-- begin EXTRACT PROVIDED --
More and more questions keep popping up in my head.
Do they ever explain how things are contained to the park? We see the train traveling for quite a distance and we see Teddy and Delores riding pretty far through the desert, but we never see any kind of wall or force field, or even a reference from about not being allowed past a certain point. I'm assuming they must have some way to keep an ambitious host from riding off into the sunset, and then showing up in some a normal outside city.
Now that I mention the outside world, that brings up another point. Where are they?
If these are plot points then just a yes they address or no they don't is fine.
 
I saw in the credits that Micheal Chrichton had a story credit, was that just because he made the original movie, or was he involved with the show before he dies?
 
More and more questions keep popping up in my head.
Do they ever explain how things are contained to the park? We see the train traveling for quite a distance and we see Teddy and Delores riding pretty far through the desert, but we never see any kind of wall or force field, or even a reference from about not being allowed past a certain point. I'm assuming they must have some way to keep an ambitious host from riding off into the sunset, and then showing up in some a normal outside city.
Now that I mention the outside world, that brings up another point. Where are they?
If these are plot points then just a yes they address or no they don't is fine.
I think that artificial horses help with this. Horses will turn back to the town at some point so only way to continue is by foot. And then things start to get more wild further you go, so only really determined and skilled people go that far. No idea if there is actual fence at some point. And no idea where the park is actually located.
 
I've watched the next two episodes and I am loving it.
I think knowing about the timeline and some of the other spoilers is actually making it more interesting than if I didn't.
I know Bernard is a recreation of Arnold, so now that they've introduced the whole Arnold history, now I have to wonder what it all means for Bernard/Arnold. For instance when are the conversations with Delores happening, it seems like he's trying to wake her up to full consciousness, but then that brings up the question of when it's happening. Is it Bernard in the present trying to wake her up, or is it Arnold in the past? If it is Bernard is he actually doing all of it on his own, or did Ford simply give him his own narrative where he's continuing Arnold's work?
I thought it was pretty interesting seeing how Teddy's new narrative affected Delores's. I'm still trying to wrap my head around the timeline there. I also like how before they're slowly showing different parts of her and Teddy's original narrative each time instead of just replaying the same scenes each time.
I'm assuming what we saw with her having the flashbacks to the first version of her father and William/The Man In Black's attack was the present, but that very last scene of her walking up to young William's camp was actually in the past, and just the normal continuation of her narrative after the attack on the ranch.
 
@JD: It's hard to comment on your posts without getting into significant spoiler territory beyond what I think/suspect you may already be aware of, but I will say that a lot of your questions end up getting answered by the end of the season, so keep watching.
 
I hope you guys don't mind me posting my thoughts, if it's annoying I can stop.
-- end EXTRACT PROVIDED --
-- REQUIRED TASKS --
a) Please answer these from the forum posts about the show:
(i) What does one reply say the artificial horses will do at some point?
(ii) Of whom does the poster know Bernard to be a recreation?
(iii) According to the reply addressed to JD, what happens to a lot of the questions by the end of the season?
b) Translate this sentence from the forum posts about the show into Spanish: "I've watched the next two episodes and I am loving it."
c) Pick up the forum posts about the show where they leave off and carry them further.
-- begin STORED ROWS --
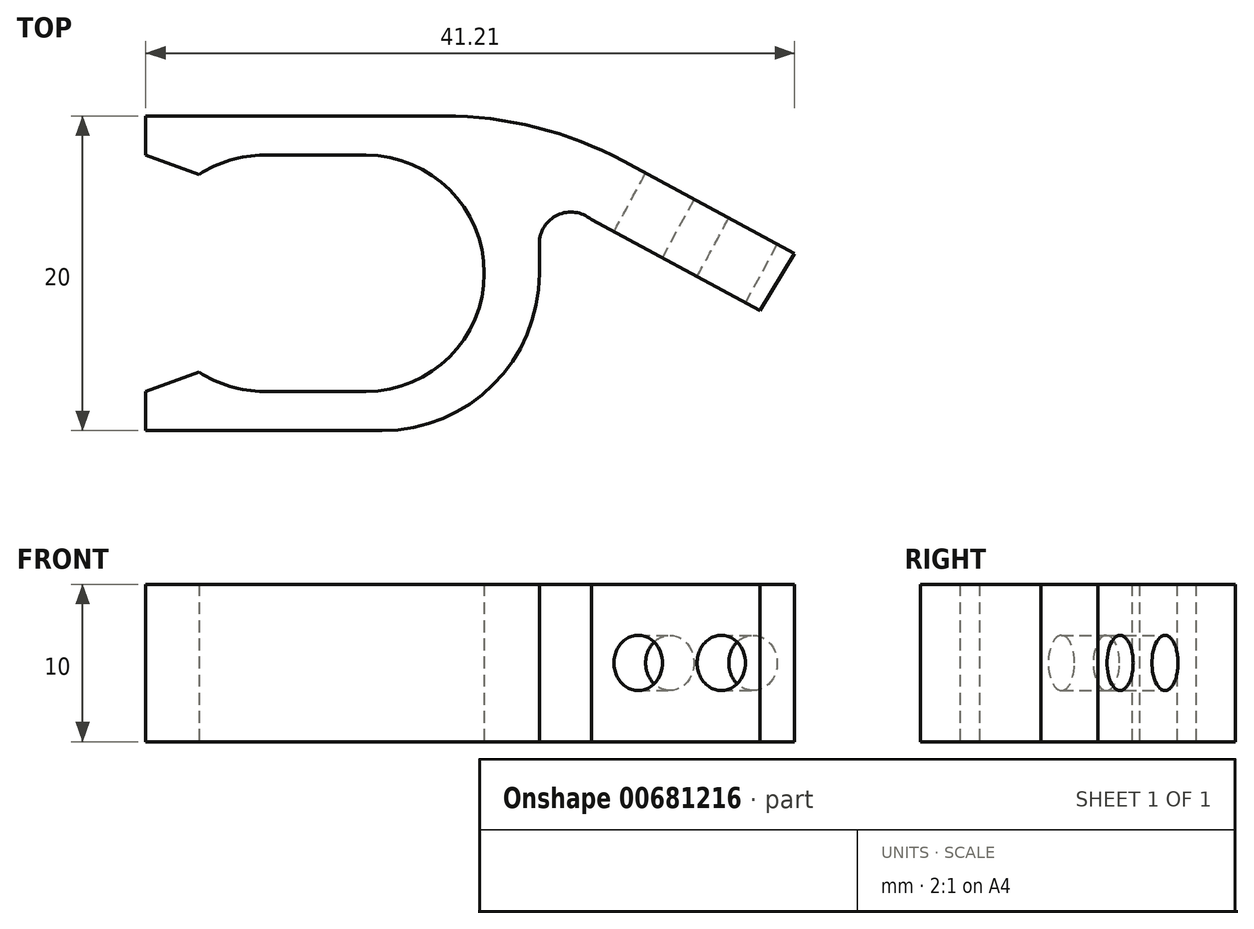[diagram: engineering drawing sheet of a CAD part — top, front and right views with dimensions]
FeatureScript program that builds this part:
annotation { "Feature Type Name" : "Feature", "Feature Type Description" : "" }
export const myFeature = defineFeature(function(context is Context, id is Id, definition is map)
    precondition{}
    {
        {
            var Q0;
            Q0=qCreatedBy(makeId("Top.planeOp"),FACE);
            var sketch = newSketch(context, id + "F0", { "sketchPlane" : qUnion([Q0])});
            skLineSegment(sketch, "E0.bottom", {"start": v(0, 20) * mm, "end": v(-25, 20) * mm});
            skLineSegment(sketch, "E0.top", {"start": v(-10, 0) * mm, "end": v(-25, 0) * mm});
            skLineSegment(sketch, "E0.left", {"start": v(0, 11.89) * mm, "end": v(0, 10) * mm});
            skLineSegment(sketch, "E0.right", {"start": v(-25, 20) * mm, "end": v(-25, 0) * mm});
            skLineSegment(sketch, "E1", {"start": v(-25, 17.5) * mm, "end": v(-3.5, 17.5) * mm});
            skLineSegment(sketch, "E2", {"start": v(-3.5, 17.5) * mm, "end": v(-3.5, 2.5) * mm});
            skLineSegment(sketch, "E3", {"start": v(-3.5, 2.5) * mm, "end": v(-25, 2.5) * mm});
            skLineSegment(sketch, "E4", {"start": v(-25, 10) * mm, "end": v(-4.71, 10) * mm, "construction": true});
            skCircle(sketch, "E5", {"center": v(-11, 10) * mm, "radius": 7.5 * mm});
            skCircle(sketch, "E6", {"center": v(-17.5, 10) * mm, "radius": 7.5 * mm});
            skLineSegment(sketch, "E7", {"start": v(-21.61, 16.27) * mm, "end": v(-25, 17.5) * mm});
            skLineSegment(sketch, "E8.MirrorCS", {"start": v(-21.61, 3.73) * mm, "end": v(-25, 2.5) * mm});
            skLineSegment(sketch, "E9", {"start": v(0, 20) * mm, "end": v(16.2, 11.25) * mm});
            skPoint(sketch, "E10.newPointA", {"position": v(0, 13.75) * mm});
            skPoint(sketch, "E10.newPointB", {"position": v(0, 20) * mm});
            skArc(sketch, "E10.filletArc", {"start": v(3.3, 13.41) * mm, "mid": v(1.16, 13.7) * mm, "end": v(0, 11.89) * mm});
            skPoint(sketch, "E11.visualSharp", {"position": v(0, 0) * mm});
            skArc(sketch, "E11.filletArc", {"start": v(-10, 0) * mm, "mid": v(-2.93, 2.93) * mm, "end": v(0, 10) * mm});
            skLineSegment(sketch, "E12", {"start": v(3.3, 13.41) * mm, "end": v(14, 7.63) * mm});
            skLineSegment(sketch, "E13", {"start": v(14, 7.63) * mm, "end": v(16.2, 11.25) * mm});
            skSolve(sketch);
        }
        {
            var Q0;
            {var subQ0=sQuery(id+"F0.wireOp",EDGE,"524256dc-d7f1-4f18-900e-8b40193f3f63");Q0=makeQuery(id+"F0.imprint","IMPRINT",FACE,{"disambiguationData":[TD([[makeQuery(id+"F0.imprint","IMPRINT",EDGE,{"derivedFrom":subQ0}),1.0]])]});}
            var Q1;
            {var subQ1=sQuery(id+"F0.wireOp",EDGE,"E0.bottom");Q1=makeQuery(id+"F0.imprint","IMPRINT",FACE,{"disambiguationData":[TD([[makeQuery(id+"F0.imprint","IMPRINT",EDGE,{"derivedFrom":subQ1}),1.0]])]});}
            var Q2;
            {var subQ0=sQuery(id+"F0.wireOp",EDGE,"694dbbf3-e233-4638-8b07-2db61897eeeb.MirrorCS");Q2=makeQuery(id+"F0.imprint","IMPRINT",FACE,{"disambiguationData":[TD([[makeQuery(id+"F0.imprint","IMPRINT",EDGE,{"derivedFrom":subQ0}),-1.0]])]});}
            var Q3;
            Q3=makeQuery(id+"F0.imprint","IMPRINT",FACE,{"disambiguationData":[TD([[makeQuery(id+"F0.imprint","IMPRINT",EDGE,{"derivedFrom":sQuery(id+"F0.wireOp",EDGE,"E0.left")}),1.0]])]});
            var Q4;
            {var subQ0=sQuery(id+"F0.wireOp",EDGE,"E7");Q4=makeQuery(id+"F0.imprint","IMPRINT",FACE,{"disambiguationData":[TD([[makeQuery(id+"F0.imprint","IMPRINT",EDGE,{"derivedFrom":subQ0}),-1.0]])]});}
            var Q5;
            {var subQ0=sQuery(id+"F0.wireOp",EDGE,"E8.MirrorCS");Q5=makeQuery(id+"F0.imprint","IMPRINT",FACE,{"disambiguationData":[TD([[makeQuery(id+"F0.imprint","IMPRINT",EDGE,{"derivedFrom":subQ0}),1.0]])]});}
            var Q6;
            {var subQ0=sQuery(id+"F0.wireOp",EDGE,"E2");var subQ1=sQuery(id+"F0.wireOp",EDGE,"E1");var subQ2=makeQuery(id+"F0.imprint","INTERSECT",VERTEX,{"derivedFrom":[subQ1,subQ0]});Q6=makeQuery(id+"F0.imprint","IMPRINT",FACE,{"disambiguationData":[TD([[makeQuery(id+"F0.imprint","IMPRINT",EDGE,{"disambiguationData":[TD([[subQ2,1.0]])],"derivedFrom":subQ1}),-1.0]])]});}
            var Q7;
            {var subQ0=sQuery(id+"F0.wireOp",EDGE,"E3");var subQ1=sQuery(id+"F0.wireOp",EDGE,"E2");var subQ2=makeQuery(id+"F0.imprint","INTERSECT",VERTEX,{"derivedFrom":[subQ1,subQ0]});Q7=makeQuery(id+"F0.imprint","IMPRINT",FACE,{"disambiguationData":[TD([[makeQuery(id+"F0.imprint","IMPRINT",EDGE,{"disambiguationData":[TD([[subQ2,1.0]])],"derivedFrom":subQ1}),-1.0]])]});}
            extrude(context, id + "F1", {"entities" : qUnion([Q0, Q1, Q2, Q3, Q4, Q5, Q6, Q7]), "endBound" : BoundingType.SYMMETRIC, "depth" : 10 * mm, "offsetDistance" : 25 * mm});
        }
        {
            var Q0;
            Q0=makeQuery(id+"F1.opExtrude","SWEPT_FACE",FACE,{"disambiguationData":[OSD([sQuery(id+"F0.wireOp",EDGE,"E9")])]});
            var sketch = newSketch(context, id + "F2", { "sketchPlane" : qUnion([Q0])});
            skCircle(sketch, "E14", {"center": v(-5.92, 0) * mm, "radius": 1.75 * mm});
            skCircle(sketch, "E15", {"center": v(0.08, 0) * mm, "radius": 1.75 * mm});
            skSolve(sketch);
        }
        {
            var Q0;
            Q0=makeQuery(id+"F2.imprint","IMPRINT",FACE,{"disambiguationData":[TD([[makeQuery(id+"F2.imprint","IMPRINT",EDGE,{"derivedFrom":sQuery(id+"F2.wireOp",EDGE,"E14")}),1.0]])]});
            var Q1;
            Q1=makeQuery(id+"F2.imprint","IMPRINT",FACE,{"disambiguationData":[TD([[makeQuery(id+"F2.imprint","IMPRINT",EDGE,{"derivedFrom":sQuery(id+"F2.wireOp",EDGE,"E15")}),1.0]])]});
            extrude(context, id + "F3", {"entities" : qUnion([Q0, Q1]), "operationType" : NewBodyOperationType.REMOVE, "oppositeDirection" : true, "depth" : 9.9 * mm, "offsetDistance" : 25 * mm});
        }
        {
            var Q0;
            Q0=makeQuery(id+"F1.opExtrude","SWEPT_EDGE",EDGE,{"disambiguationData":[OSD([sQuery(id+"F0.wireOp",EDGE,"E0.bottom"),sQuery(id+"F0.wireOp",EDGE,"E9")])]});
            fillet(context, id + "F4", {"entities" : qUnion([Q0]), "radius" : 24 * mm, "tangentPropagation" : true, "allowEdgeOverflow" : false});
        }
    });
-- end STORED ROWS --
-- ANSWERS TO EACH TASK --
a)
(i) They will turn back to the town.
(ii) Arnold.
(iii) They end up getting answered.

b) He visto los dos episodios siguientes y me está encantando.

c)
 
Oh, I understand that, I just like having a place to get my thoughts out of my head.
 
Watched episode 4 today, no new questions, but a few comments.
It was nice to learn a bit more about Arnold, and we're really starting to get an idea here of just what the scale of Ford's new narrative is.
Damn, Anthony Hopkins is good at being creepy, without really doing anything creepy. The whole cast really is just giving great performances every episode.
Some nice new developments with The Man in Black 's search for the maze and what it's all about.
Maeve remembering the people who run the park was interesting, and I'm curious how all of that is going to play out. I'm thinking the Indians having them as part of their religion must be a safety precaution to explain away stories that might pop up about them.
I'm getting to be really curious how Young William and Delores's relationship will lead to what he did to her as The Man In Black.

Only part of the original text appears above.